**Task goal**
Can you sum up the passage on educational audiologists in two sentences?

**Passage shown**
Special education director: What’s an educational audiologist?
At the time, Garret was a kindergarten student in public school, with a bilateral moderate sensorineural hearing loss and significant speech-language needs. His family had just moved to Massachusetts from a state that employed educational audiologists in the school district. When a child with hearing loss came into that district, the educational audiologist was automatically called to fit appropriate classroom listening technology, support the teacher in making the curriculum accessible, and function as part of the educational team.
In our state, educational audiologists are still unheard of in most public schools. According to Massachusetts data, only five educational audiologists are employed by school districts in the state. This mom’s inquiry nine years ago became the impetus for contract educational audiology service delivery through our school for the deaf.
What does a full-time contract educational audiologist do? Drive…a lot. Last year I put 23,000 miles on my car. Our work is much more than fitting an FM system and providing technology training. In the contract model, educational audiologists can come to the child’s school on short notice to provide myriad services:
  • Liaison with the clinical audiologist
  • Interpret audiograms and discuss the implications for the student’s hearing loss on accessing the curriculum
  • Make recommendations for classroom accommodations
  • Educate teams on the impact of classroom acoustics for all learners
  • Work with educators to understand the benefits and limitations of hearing aids, cochlear implants, and FM technology
  • Identify appropriate personal and sound field technology for a student, based on current research and evidence-based practice
  • Help educators understand evaluations for auditory processing disorders and how to implement recommendations
  • Consult on school hearing screening protocols with nursing staff, who are responsible for the screenings
  • Develop audiologic/aural rehabilitation (AR) training goals for children with hearing loss, cochlear implants, and auditory processing disorders
  • Provide AR co-treatment with the school-based speech-language pathologists to support their knowledge of AR to foster progress on the hierarchy of auditory skill development
  • Assist with post-graduation transition planning with students who have hearing loss
  • Attend IEP/Section 504 meetings and make recommendations as a member of the educational team
  • Provide in-service training to educators on the impact of hearing on learning
In several districts educational audiologists see all students with hearing loss in the district, but in others they may see only one of the district’s students with hearing loss, usually at the parents’ request. There are still many districts in which educational audiology services are not available.

**Data to examine**
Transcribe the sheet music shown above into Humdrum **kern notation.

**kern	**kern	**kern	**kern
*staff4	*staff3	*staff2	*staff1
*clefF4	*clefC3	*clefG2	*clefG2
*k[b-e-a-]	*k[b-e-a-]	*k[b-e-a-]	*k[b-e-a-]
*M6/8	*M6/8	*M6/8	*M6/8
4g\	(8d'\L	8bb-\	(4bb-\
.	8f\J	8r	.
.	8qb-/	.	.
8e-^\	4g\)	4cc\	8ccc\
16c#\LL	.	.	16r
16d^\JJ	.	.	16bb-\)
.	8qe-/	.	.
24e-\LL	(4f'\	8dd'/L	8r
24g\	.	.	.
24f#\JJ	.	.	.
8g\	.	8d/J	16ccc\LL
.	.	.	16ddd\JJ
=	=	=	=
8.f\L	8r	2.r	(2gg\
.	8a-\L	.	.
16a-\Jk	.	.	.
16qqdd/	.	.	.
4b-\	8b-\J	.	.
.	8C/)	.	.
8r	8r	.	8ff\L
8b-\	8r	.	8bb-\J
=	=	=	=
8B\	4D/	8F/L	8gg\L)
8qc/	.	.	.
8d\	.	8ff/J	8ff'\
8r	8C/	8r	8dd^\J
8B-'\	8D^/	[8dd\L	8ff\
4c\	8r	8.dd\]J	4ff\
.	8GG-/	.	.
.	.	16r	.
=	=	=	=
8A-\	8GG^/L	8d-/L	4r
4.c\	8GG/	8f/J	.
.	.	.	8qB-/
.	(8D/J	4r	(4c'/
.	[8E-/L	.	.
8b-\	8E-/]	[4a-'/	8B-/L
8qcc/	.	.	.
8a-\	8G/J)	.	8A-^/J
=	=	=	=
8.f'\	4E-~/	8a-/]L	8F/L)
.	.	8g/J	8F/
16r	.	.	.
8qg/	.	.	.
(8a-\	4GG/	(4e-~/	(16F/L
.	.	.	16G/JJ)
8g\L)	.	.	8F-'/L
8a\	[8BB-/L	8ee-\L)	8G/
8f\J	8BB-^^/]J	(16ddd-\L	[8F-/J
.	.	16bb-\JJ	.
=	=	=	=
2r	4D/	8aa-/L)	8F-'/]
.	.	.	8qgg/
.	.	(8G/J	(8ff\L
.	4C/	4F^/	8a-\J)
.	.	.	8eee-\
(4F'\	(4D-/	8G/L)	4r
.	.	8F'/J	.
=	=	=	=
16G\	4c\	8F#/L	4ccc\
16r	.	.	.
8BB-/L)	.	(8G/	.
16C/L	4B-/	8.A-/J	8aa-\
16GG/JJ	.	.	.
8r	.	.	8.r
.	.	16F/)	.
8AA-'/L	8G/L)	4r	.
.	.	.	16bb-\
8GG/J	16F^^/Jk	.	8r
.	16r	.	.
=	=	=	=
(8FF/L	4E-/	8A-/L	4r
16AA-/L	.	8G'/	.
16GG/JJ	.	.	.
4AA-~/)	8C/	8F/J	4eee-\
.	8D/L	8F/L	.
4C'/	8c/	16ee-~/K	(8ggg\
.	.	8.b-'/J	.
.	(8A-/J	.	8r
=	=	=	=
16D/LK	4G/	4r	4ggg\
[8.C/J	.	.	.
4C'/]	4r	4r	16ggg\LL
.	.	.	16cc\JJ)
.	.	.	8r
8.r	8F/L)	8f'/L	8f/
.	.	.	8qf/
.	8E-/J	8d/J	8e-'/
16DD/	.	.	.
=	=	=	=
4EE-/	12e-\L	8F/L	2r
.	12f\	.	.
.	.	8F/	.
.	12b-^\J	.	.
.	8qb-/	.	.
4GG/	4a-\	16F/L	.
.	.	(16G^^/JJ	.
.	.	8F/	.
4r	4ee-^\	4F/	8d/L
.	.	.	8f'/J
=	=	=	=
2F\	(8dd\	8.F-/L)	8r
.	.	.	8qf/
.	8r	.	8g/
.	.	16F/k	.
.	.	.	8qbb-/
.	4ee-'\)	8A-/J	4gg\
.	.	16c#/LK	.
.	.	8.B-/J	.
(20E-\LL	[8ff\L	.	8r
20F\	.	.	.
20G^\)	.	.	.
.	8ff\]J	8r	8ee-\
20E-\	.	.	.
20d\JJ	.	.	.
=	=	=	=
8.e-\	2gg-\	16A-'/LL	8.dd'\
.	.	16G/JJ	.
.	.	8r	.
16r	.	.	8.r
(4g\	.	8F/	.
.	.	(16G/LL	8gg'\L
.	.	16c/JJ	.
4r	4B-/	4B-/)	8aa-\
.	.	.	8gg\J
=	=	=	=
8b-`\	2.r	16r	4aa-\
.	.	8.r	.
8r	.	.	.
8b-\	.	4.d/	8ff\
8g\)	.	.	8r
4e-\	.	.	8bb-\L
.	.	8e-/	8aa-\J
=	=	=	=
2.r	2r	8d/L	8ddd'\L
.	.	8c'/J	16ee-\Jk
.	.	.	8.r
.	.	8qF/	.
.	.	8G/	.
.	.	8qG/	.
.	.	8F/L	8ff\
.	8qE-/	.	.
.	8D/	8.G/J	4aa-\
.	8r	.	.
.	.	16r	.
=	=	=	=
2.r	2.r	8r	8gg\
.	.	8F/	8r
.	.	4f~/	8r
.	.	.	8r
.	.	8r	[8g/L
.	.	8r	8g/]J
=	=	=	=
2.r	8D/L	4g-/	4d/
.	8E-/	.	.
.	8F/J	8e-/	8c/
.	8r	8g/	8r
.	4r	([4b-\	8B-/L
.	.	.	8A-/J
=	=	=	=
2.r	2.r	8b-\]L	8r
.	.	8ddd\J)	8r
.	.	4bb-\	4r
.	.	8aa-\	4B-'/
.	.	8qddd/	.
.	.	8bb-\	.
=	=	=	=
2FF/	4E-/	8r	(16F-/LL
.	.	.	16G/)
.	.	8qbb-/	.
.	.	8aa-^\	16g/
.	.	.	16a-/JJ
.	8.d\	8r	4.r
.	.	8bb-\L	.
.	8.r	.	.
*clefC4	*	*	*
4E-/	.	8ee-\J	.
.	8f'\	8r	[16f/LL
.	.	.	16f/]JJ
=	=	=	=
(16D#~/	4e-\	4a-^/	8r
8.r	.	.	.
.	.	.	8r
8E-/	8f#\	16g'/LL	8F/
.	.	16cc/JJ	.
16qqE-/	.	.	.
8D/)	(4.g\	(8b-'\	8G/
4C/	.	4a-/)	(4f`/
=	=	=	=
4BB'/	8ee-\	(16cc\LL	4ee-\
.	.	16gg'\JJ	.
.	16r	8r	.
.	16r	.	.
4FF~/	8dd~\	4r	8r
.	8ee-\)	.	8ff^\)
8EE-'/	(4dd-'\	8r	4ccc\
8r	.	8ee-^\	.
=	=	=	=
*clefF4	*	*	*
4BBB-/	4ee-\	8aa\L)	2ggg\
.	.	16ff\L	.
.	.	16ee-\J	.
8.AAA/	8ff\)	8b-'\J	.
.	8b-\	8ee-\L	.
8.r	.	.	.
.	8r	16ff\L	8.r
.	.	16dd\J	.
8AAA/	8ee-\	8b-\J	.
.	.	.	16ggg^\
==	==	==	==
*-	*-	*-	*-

**Response to the task**
Educational audiologists are still unheard of in most Massachusetts public schools, with only five employed by school districts, and a mom's inquiry nine years ago about her kindergartner Garret, who has a hearing loss, led to contract educational audiology services through the writer's school for the deaf. Contract educational audiologists drive to schools on short notice to do far more than fit FM systems, including interpreting audiograms, recommending classroom accommodations, training educators, and attending IEP/Section 504 meetings, though how many students they see varies by district and many districts still have no such services.